Jim lived in Livingston, Texas, which was a few miles south and happened to be the county seat of Polk County, which was a dry county, meaning you couldn’t buy a drink of alcohol in Livingston come hell or high water. If you liked to imbibe a drop or two of spirits, wine, or beer, you’d have to drive north or south on highway 59 until you got out of Polk County.

If you drove north on 59, you’d cross the county line and be greeted by a sign saying, “Welcome to Seven Oaks.” If you drove a tiny bit further, you’d see the Seven Oaks bar. I don’t think it is there anymore, but you’ll still find a liquor store there.

Anyway, that Seven Oaks bar didn’t exactly have a concealed parking lot, so your car would just be sitting there for God and all the world to see.

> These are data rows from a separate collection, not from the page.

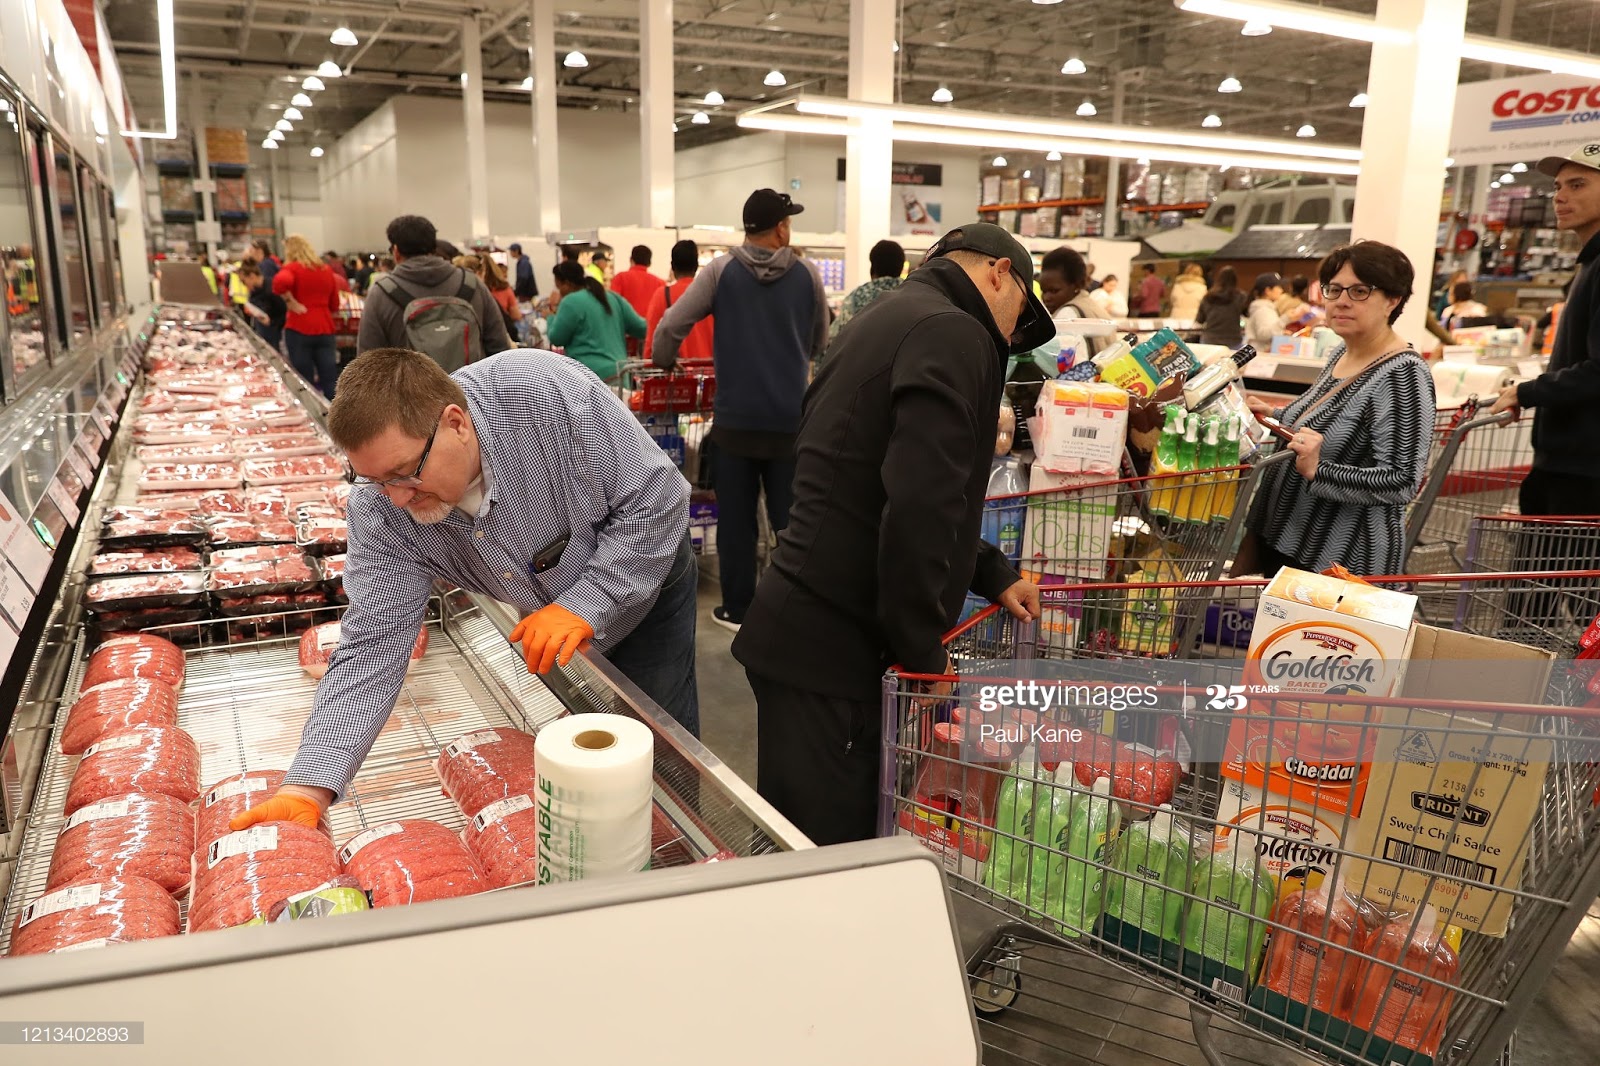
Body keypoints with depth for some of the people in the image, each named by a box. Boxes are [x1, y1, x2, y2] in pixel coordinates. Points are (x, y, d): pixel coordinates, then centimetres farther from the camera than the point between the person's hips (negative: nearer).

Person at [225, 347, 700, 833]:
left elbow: (658, 500, -30)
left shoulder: (547, 392, -38)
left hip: (644, 582, -3)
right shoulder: (379, 509, -25)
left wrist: (584, 605, -36)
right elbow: (372, 645, -25)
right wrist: (308, 786, -35)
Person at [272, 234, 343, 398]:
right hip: (325, 328, 4)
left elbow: (280, 282, -28)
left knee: (305, 383, 3)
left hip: (299, 329, -4)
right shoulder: (327, 269, 11)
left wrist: (291, 302, -13)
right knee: (330, 380, 3)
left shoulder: (292, 268, -4)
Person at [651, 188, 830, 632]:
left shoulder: (720, 271, -1)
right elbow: (819, 345, 14)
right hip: (790, 417, 0)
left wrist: (663, 362, 16)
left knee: (736, 517, 8)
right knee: (791, 516, 5)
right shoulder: (807, 274, 2)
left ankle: (737, 609, 15)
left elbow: (671, 326, -3)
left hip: (735, 417, 0)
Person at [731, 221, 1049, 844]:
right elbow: (921, 509, -24)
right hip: (832, 650, -10)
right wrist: (924, 654, -13)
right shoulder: (953, 334, -12)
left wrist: (993, 576, 29)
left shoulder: (892, 319, 21)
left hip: (804, 635, 10)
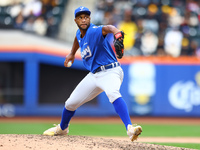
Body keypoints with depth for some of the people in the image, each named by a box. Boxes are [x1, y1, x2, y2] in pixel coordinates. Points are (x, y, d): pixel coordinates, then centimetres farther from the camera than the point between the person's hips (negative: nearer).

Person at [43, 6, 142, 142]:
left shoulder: (94, 31, -22)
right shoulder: (79, 33, 4)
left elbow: (107, 28, -46)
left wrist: (117, 35, -67)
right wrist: (72, 53, 41)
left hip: (110, 72, -8)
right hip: (94, 75, 8)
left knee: (113, 93, -41)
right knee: (71, 103, 14)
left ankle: (130, 129, -54)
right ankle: (62, 129, 44)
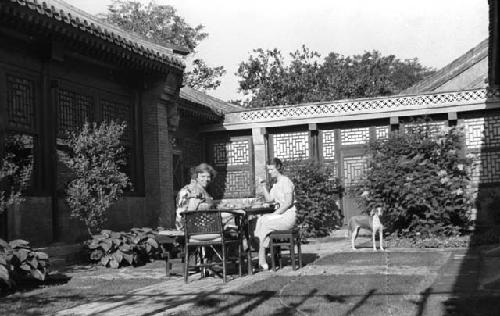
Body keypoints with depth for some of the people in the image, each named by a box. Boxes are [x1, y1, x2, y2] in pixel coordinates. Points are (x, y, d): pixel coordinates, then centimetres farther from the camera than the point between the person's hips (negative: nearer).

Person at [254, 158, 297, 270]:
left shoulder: (285, 181, -10)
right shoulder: (276, 184, 18)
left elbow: (288, 202, -17)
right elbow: (269, 199, 12)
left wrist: (275, 214, -17)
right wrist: (263, 188, 3)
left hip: (288, 216, -8)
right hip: (280, 214, 8)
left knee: (264, 224, -19)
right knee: (260, 220, -11)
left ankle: (261, 260, -13)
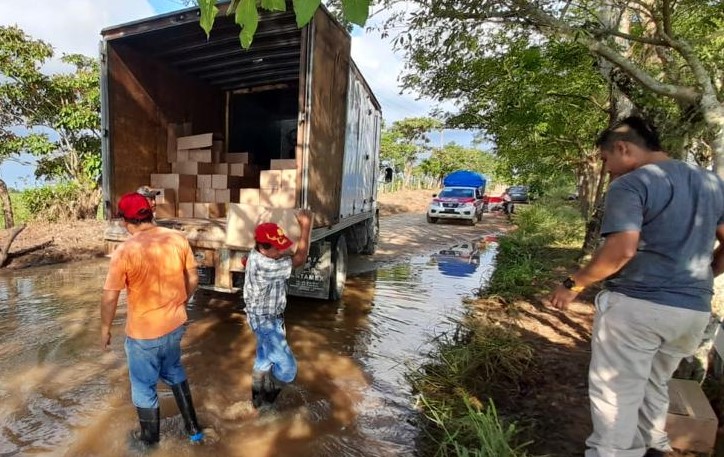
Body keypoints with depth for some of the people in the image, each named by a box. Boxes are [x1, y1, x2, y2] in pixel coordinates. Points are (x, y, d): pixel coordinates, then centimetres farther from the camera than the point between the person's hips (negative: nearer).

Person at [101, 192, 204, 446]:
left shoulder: (125, 251, -20)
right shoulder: (178, 239, -8)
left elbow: (110, 297, -14)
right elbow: (193, 280, 1)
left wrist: (105, 328, 3)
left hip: (143, 332, -4)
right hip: (175, 324, 5)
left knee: (143, 386, 19)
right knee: (174, 372, 28)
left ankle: (150, 438, 41)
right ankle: (193, 429, 36)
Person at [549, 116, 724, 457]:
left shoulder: (630, 184, -12)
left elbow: (621, 250, -23)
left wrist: (573, 284, -15)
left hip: (637, 305, -8)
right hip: (695, 309, 8)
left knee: (616, 392, 5)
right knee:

So if any of your nosy neighbors or family saw your car there more than once in a week, they might start gabbing around about how you lived up there or something. It was a not so nice way of saying you were a drunk.

I don’t remember anyone ever saying he was an alcoholic, though. In fact, his sister insisted that he most certainly was not an alcoholic, though she did concede that he made a habit of being drunk, so she was willing to say he was a habitual drunk, but he never got the DTs if he didn’t have a drink for a few hours or anything like that.

And he could clean up and get through a Sunday sermon all right if push came to shove, and alcoholics can’t really pull that off, so he just stayed drunk because he wanted to—not because he had to.

And I guess that’s all that matters sometimes, you know? We’re all just trying to do good enough to pacify the family and the neighbors. If you can keep that up, you might just have a pretty good life. And who knows, someday you might hit it big with one of those scratch-offs you keep buying at the Seven Oaks bar.